Ankara’da yaşadığım sırada bir kitapçı arkadaşım vardı. Ters mi ters, lanet bir Fransız kadınla evliydi. Arkadaş bizlerle Tavukçu ve Körfez lokanta-meyhanelerinde oturduğu için karısı bizlerden hoşlanmazdı. Bir de erkek çocukları vardı. O sıralar 5-6 yaşlarındaydı. Arkadaşımın hıh demiş burnundan düşmüş. Ama anası kadar aksiydi. Fransızcası, Türkçesinden iyiydi. Bir de İngilizce bilirdi. Aradan birkaç yıl geçti. Arkadaşım, kadından boşandı. Çocuk Fransız kadında kaldı. O sırada arkadaşım öldü. Biz İstanbul’a taşındık. Aradan zaman geçti. Paris’te bir ortak arkadaşımızla Ankara’yı konuşuyorduk. Arkadaşımın Fransız karısı da ölmüş. Çocuğu sordum. “Bilmiyor musun” dedi, “çocuğu evlatlık almışlardı, kendi çocukları değildi”.
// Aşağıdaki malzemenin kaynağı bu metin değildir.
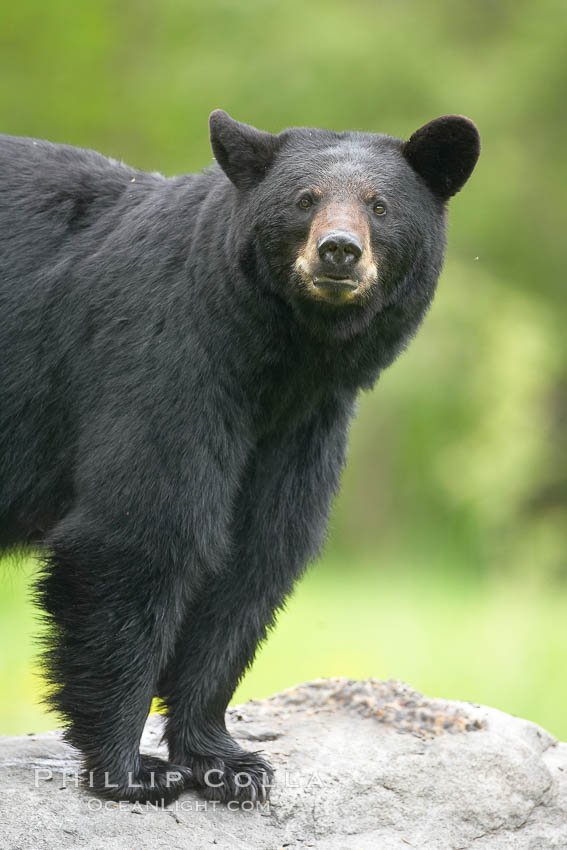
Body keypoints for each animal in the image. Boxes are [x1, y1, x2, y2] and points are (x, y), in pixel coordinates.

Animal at [0, 111, 480, 800]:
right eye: (304, 199)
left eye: (380, 205)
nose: (339, 250)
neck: (276, 359)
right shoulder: (166, 359)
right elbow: (142, 532)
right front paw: (132, 769)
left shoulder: (300, 425)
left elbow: (257, 557)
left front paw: (227, 763)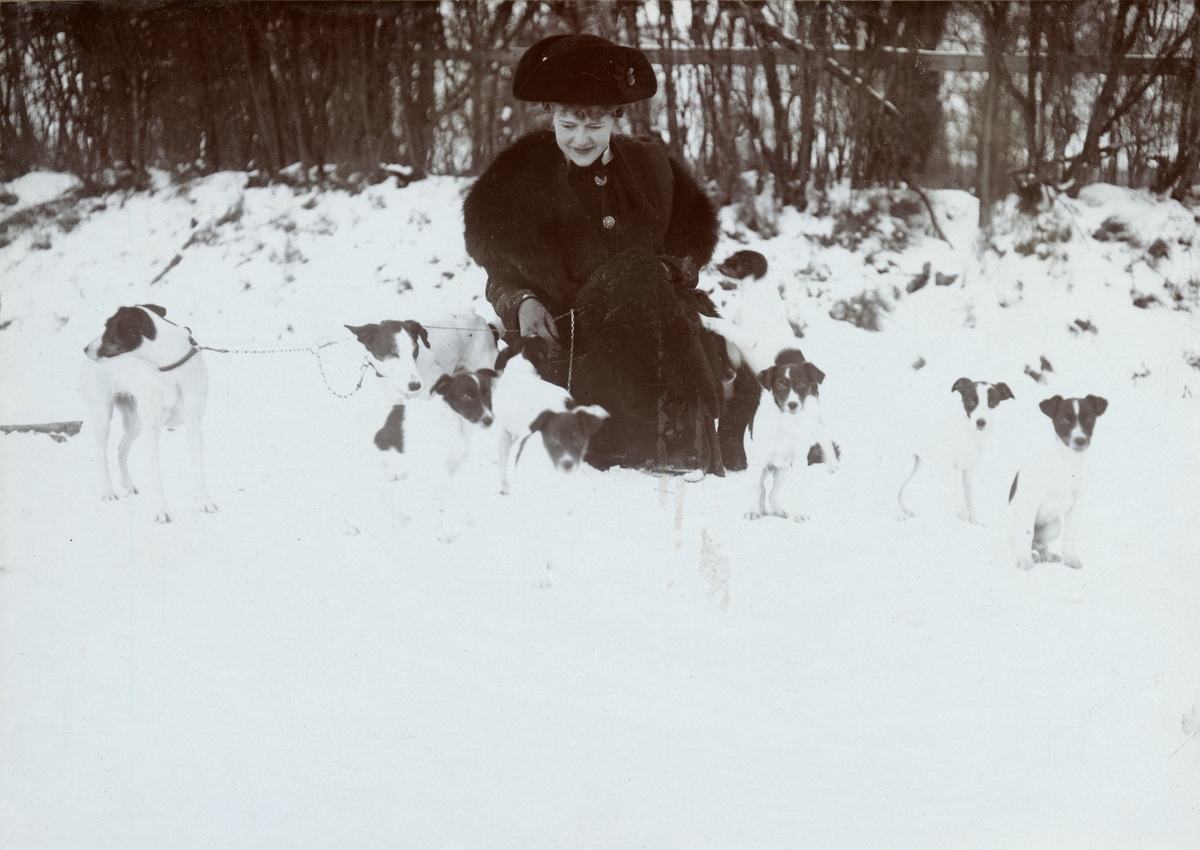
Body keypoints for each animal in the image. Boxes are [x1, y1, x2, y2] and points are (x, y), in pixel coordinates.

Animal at [80, 304, 216, 523]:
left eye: (108, 328)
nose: (85, 349)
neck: (168, 367)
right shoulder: (151, 431)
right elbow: (156, 476)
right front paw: (161, 510)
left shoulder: (194, 425)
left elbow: (199, 467)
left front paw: (204, 501)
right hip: (103, 416)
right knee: (101, 455)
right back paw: (108, 491)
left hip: (135, 422)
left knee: (121, 449)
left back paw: (127, 485)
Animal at [744, 348, 838, 521]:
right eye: (780, 384)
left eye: (802, 383)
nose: (792, 404)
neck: (786, 424)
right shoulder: (758, 462)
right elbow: (755, 489)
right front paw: (752, 511)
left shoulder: (799, 461)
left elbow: (796, 490)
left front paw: (798, 514)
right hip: (757, 466)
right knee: (761, 488)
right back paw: (760, 508)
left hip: (782, 471)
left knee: (772, 492)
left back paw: (776, 510)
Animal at [897, 377, 1015, 524]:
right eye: (970, 401)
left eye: (992, 403)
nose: (981, 422)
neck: (968, 433)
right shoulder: (947, 467)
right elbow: (958, 494)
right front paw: (963, 517)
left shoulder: (970, 472)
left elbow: (971, 499)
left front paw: (975, 522)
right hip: (905, 464)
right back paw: (898, 514)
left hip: (917, 464)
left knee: (901, 490)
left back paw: (906, 510)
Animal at [1008, 394, 1108, 570]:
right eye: (1064, 419)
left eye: (1089, 418)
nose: (1080, 440)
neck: (1068, 463)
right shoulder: (1031, 503)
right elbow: (1026, 534)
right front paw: (1025, 560)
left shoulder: (1075, 506)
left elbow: (1070, 536)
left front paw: (1070, 558)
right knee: (1019, 543)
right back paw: (1026, 555)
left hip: (1053, 527)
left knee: (1040, 544)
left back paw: (1045, 554)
Çok şaşırdık. Hayatımızda gördüğümüz en Fransız çocuktu. Türkiye’de bir yurttan alınmış. Ama Türk müydü, hangi soydan, hangi etnostandı? Çocuk Fransız kadının (ananın) Fransa’daki memleketindendi. Öyle yetişmişti!

Kim Kardashian’ın kuzeni

İngiliz The Sun gazetesinin yazdığına göre, Kars’ın merkez Karakale Köyü’nden 29 yaşındaki Muammer Çopur ile Kim Kardashian’ın “nenelerinin nenesi”nin kardeş olduğu iddia edilmiş. Yani kuzen oluyorlar. Müslüman Muammer Bey biraderimiz boşuna umutlanmasın, Hıristiyanlar kuzenleriyle evlenemezler. Kim Kardashian da Hıristiyan.

Ama köyün muhtarı Atilla Çopur pişmiş aşa su katıyor. “Muammer, emmimin oğlu olur, bizim Kardashian’larla akrabalığımız yok!” diyesiymiş. Nereden biliyor? Bilemez!

Türkiye’de bir kanadı Müslüman, bir kanadı Hıristiyan; bir kanadı Kaya, bir kanadı Pedros çok aile var.

12 Temmuz günü yayımlanan yazıma dönelim: Şiirlerini Türkçe yazan arkadaşım Cemal Süreya dirilebilse de kendisini “Ne” hissettiğini sorabilsek.